The Euromortgage Shop, Sunday, 13 August 2017
To avoid frustration and disappointment, it's important to understand the different stages in
the purchasing process: the budget, timetable, legal procedures and issues related to tax...
The following post explain what you need to know before buying property in France.
Choosing the right property
1- Decide the type of property you're looking for : Existing or new? Flat or house? With or without renovation work? In a town or in the country?
Near the sea or close to the mountains?
2- Study the market: Contact estate agents. Consult specialised websites and magazines. Talk to local residents.
3- Narrow down your choice: Decide your price range. Choose the region(s) where you'd like to find your property. Defineyour key criteria. Which of
them are essential or of secondary importance?
4- But don't forget the golden rule: Position and accessibility must be the decisive factor in the choice of your future property.
Purchasing... in a nutshell
Always two stages in the buying process
Whether you decide to buy a house or a flat, an existing property or one still in the planning
stage, the property purchasing process is divided into two stages in France:
First of all, you are asked to sign a preliminary contract known as a compromis or promesse
de vente for existing properties, or a contrat de reservation, or reservation contract, for new
properties still under construction.
You will then sign the acte authentique de vente, a deed of sale that is always drawn up by a
notaire the “notary”: or public official responsible for completing the property conveyance
formalities in France. You can expect two or three months to elapse between the signature of
the preliminary and final contracts. You are usually required to be present at both these stages
in the purchasing process; it is possible, however, to give power of attorney to another person
if you are unable to attend. Ask your notaire for further details!
What are your rights?
Seek expert advice regarding tax and inheritance laws.
What you should bear in mind: French laws apply to all property situated in France. You are subject to laws that may be very different from those
applicable in your country, notably as far as inheritance laws are concerned.
Take legal advice about the form of your acquisition in order to protect your investment.
A simple principle: French inheritance laws are based on the Napoleonic civil
code and, as such, continue to favour blood ties over emotional bonds. If you fail to take the
appropriate measures, the surviving spouse will find him/herself at a disadvantage compared
with the descendants (children) and ascendants (parents, grandparents) of the deceased
spouse, although a recent law tends to offer greater rights to the surviving husband or wife.
Focus on: How much will it cost?
BEFORE BUYING THE PROPERTY:
Expenses related to looking for the property: travelling to France, local living expenses.

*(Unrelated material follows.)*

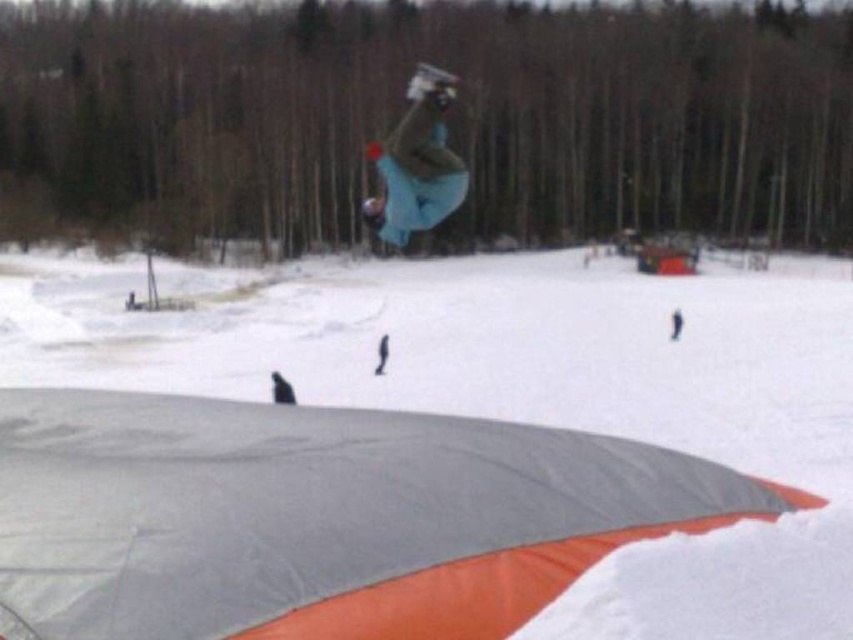
You are a photographer trying to capture the snowboarder. According to the scene, which object is closer to you, the white matte snow at center or the blue fabric snowboarder at center?

The white matte snow at center is closer to the viewer than the blue fabric snowboarder at center.

You are a photographer trying to capture the blue fabric snowboarder at center. Since the white matte snow at center is underneath them, will the snowboarder be visible against the snow background?

The white matte snow at center is positioned under the blue fabric snowboarder at center, so the snowboarder will be visible because the blue color contrasts with the white snow background.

When you sign the preliminary contract, you will be asked to pay a deposit, usually 10% of
the purchase price for existing properties but no more than 5% for properties purchased from
plan. Remember to leave enough cash on your account or transfer the funds, if necessary!
BUYING THE PROPERTY:
The purchase price: expressed in euro, this price usually includes the estate agent's
commission or the notaire's negotiation fees, in addition to VAT (at 19.6%) in the case of
Conveyance fees : commonly known as frais de notaire (notary fees), the conveyance fees
in fact cover the notaire's remuneration as well as all the expenses related to the formalities
completed by the notaire on behalf of his client (urban planning certificate, verification of
prior mortgages, etc.), stamp duty and tax. In practice, it's the purchaser who pays the
conveyance fees that add 7- 13% to the price of existing properties, and 2 – 3% to the price of
new property. Remember that these fees cannot be included in the mortgage package!
AFTER BUYING THE PROPERTY:
Removals and moving in expenses: removal expenses, cost of renovation work, contracts
with the different utilities (electricity, gas, etc.), compliance with various norms, etc.
Expenses related to using the property : Taxes :
- Taxe foncière (land tax): this tax must be paid by the person who owns the property on
January 1st of the fiscal year. Owners of new properties enjoy exemption for the first two
- Taxe d'habitation (local rates): this tax covers local services and must be paid by the
person(s) occupying the property (owner, tenant, etc.) on January 1st of the fiscal year.
RUNNING EXPENSES :
Gas, electricity, water, telephone, Internet access, etc.